PROBLEM TO SOLVE: Scan the entries line by line and return those with "Chelmsford".

——

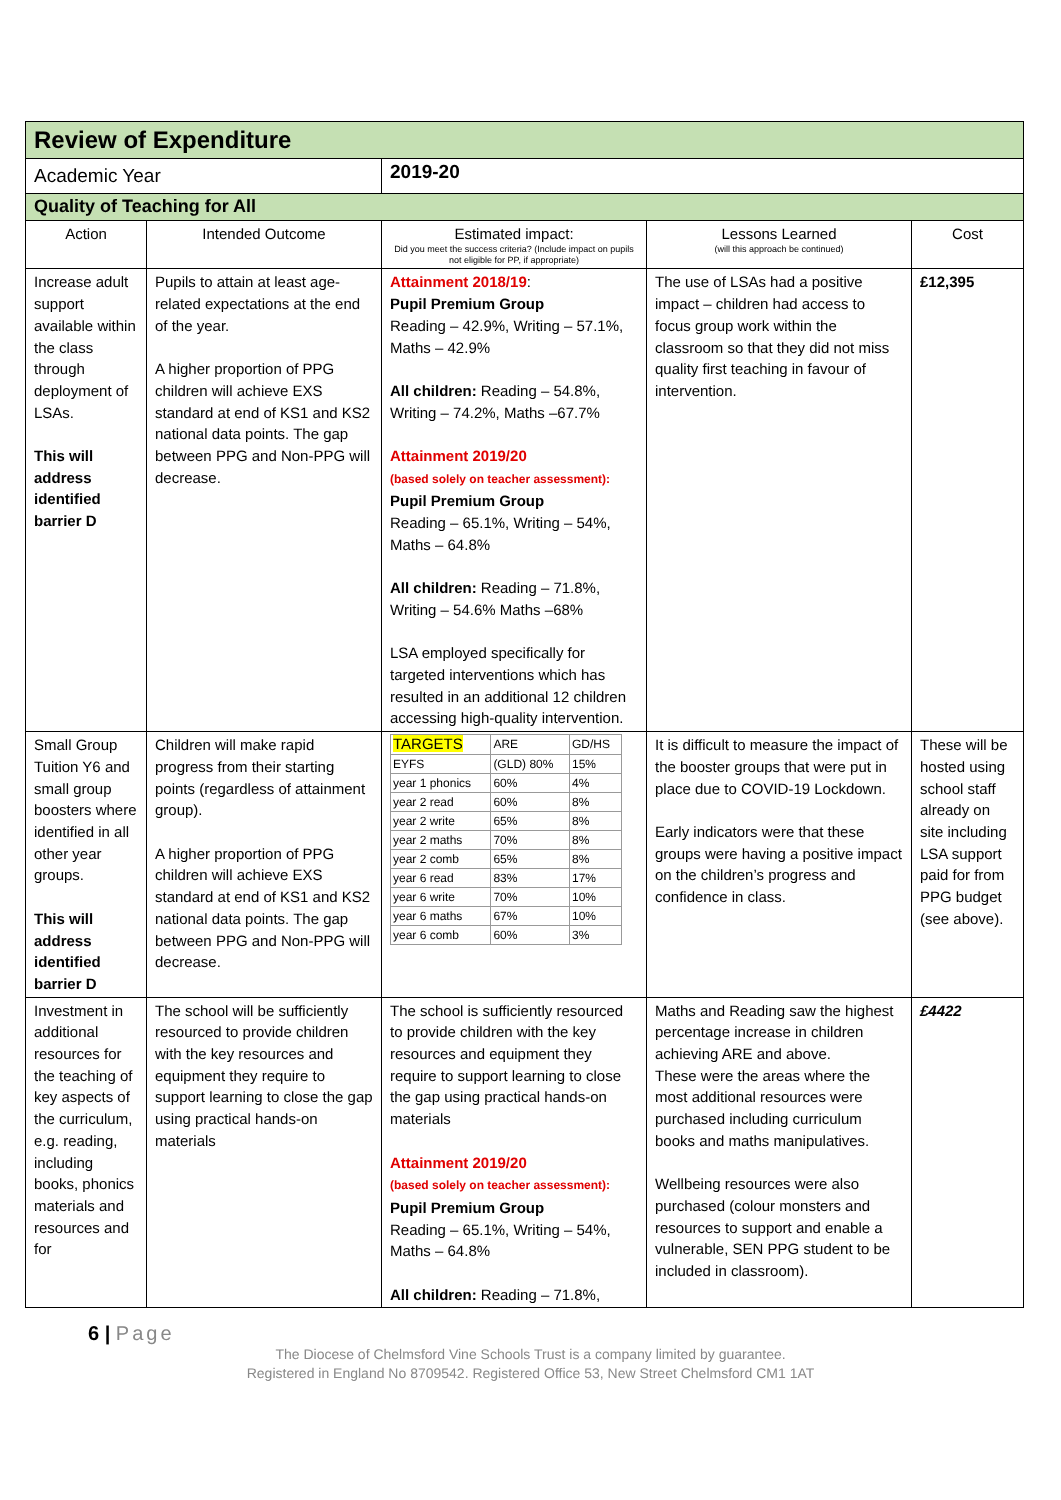| Review of Expenditure | | | | |
| Academic Year | | 2019-20 | | |
| Quality of Teaching for All | | | | |
| Action | Intended Outcome | Estimated impact: Did you meet the success criteria? (Include impact on pupils not eligible for PP, if appropriate) | Lessons Learned (will this approach be continued) | Cost |
| Increase adult support available within the class through deployment of LSAs. This will address identified barrier D | Pupils to attain at least age-related expectations at the end of the year. A higher proportion of PPG children will achieve EXS standard at end of KS1 and KS2 national data points. The gap between PPG and Non-PPG will decrease. | Attainment 2018/19 : Pupil Premium Group Reading – 42.9%, Writing – 57.1%, Maths – 42.9% All children: Reading – 54.8%, Writing – 74.2%, Maths –67.7% Attainment 2019/20 (based solely on teacher assessment): Pupil Premium Group Reading – 65.1%, Writing – 54%, Maths – 64.8% All children: Reading – 71.8%, Writing – 54.6% Maths –68% LSA employed specifically for targeted interventions which has resulted in an additional 12 children accessing high-quality intervention. | The use of LSAs had a positive impact – children had access to focus group work within the classroom so that they did not miss quality first teaching in favour of intervention. | £12,395 |
| Small Group Tuition Y6 and small group boosters where identified in all other year groups. This will address identified barrier D | Children will make rapid progress from their starting points (regardless of attainment group). A higher proportion of PPG children will achieve EXS standard at end of KS1 and KS2 national data points. The gap between PPG and Non-PPG will decrease. | / TARGETS / ARE / GD/HS / / EYFS / (GLD) 80% / 15% / / year 1 phonics / 60% / 4% / / year 2 read / 60% / 8% / / year 2 write / 65% / 8% / / year 2 maths / 70% / 8% / / year 2 comb / 65% / 8% / / year 6 read / 83% / 17% / / year 6 write / 70% / 10% / / year 6 maths / 67% / 10% / / year 6 comb / 60% / 3% / | It is difficult to measure the impact of the booster groups that were put in place due to COVID-19 Lockdown. Early indicators were that these groups were having a positive impact on the children’s progress and confidence in class. | These will be hosted using school staff already on site including LSA support paid for from PPG budget (see above). |
| Investment in additional resources for the teaching of key aspects of the curriculum, e.g. reading, including books, phonics materials and resources and for | The school will be sufficiently resourced to provide children with the key resources and equipment they require to support learning to close the gap using practical hands-on materials | The school is sufficiently resourced to provide children with the key resources and equipment they require to support learning to close the gap using practical hands-on materials Attainment 2019/20 (based solely on teacher assessment): Pupil Premium Group Reading – 65.1%, Writing – 54%, Maths – 64.8% All children: Reading – 71.8%, | Maths and Reading saw the highest percentage increase in children achieving ARE and above. These were the areas where the most additional resources were purchased including curriculum books and maths manipulatives. Wellbeing resources were also purchased (colour monsters and resources to support and enable a vulnerable, SEN PPG student to be included in classroom). | £4422 |
6 | Page
The Diocese of Chelmsford Vine Schools Trust is a company limited by guarantee.
Registered in England No 8709542. Registered Office 53, New Street Chelmsford CM1 1AT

——

SOLUTION TO THIS EXERCISE:
The Diocese of Chelmsford Vine Schools Trust is a company limited by guarantee.
Registered in England No 8709542. Registered Office 53, New Street Chelmsford CM1 1AT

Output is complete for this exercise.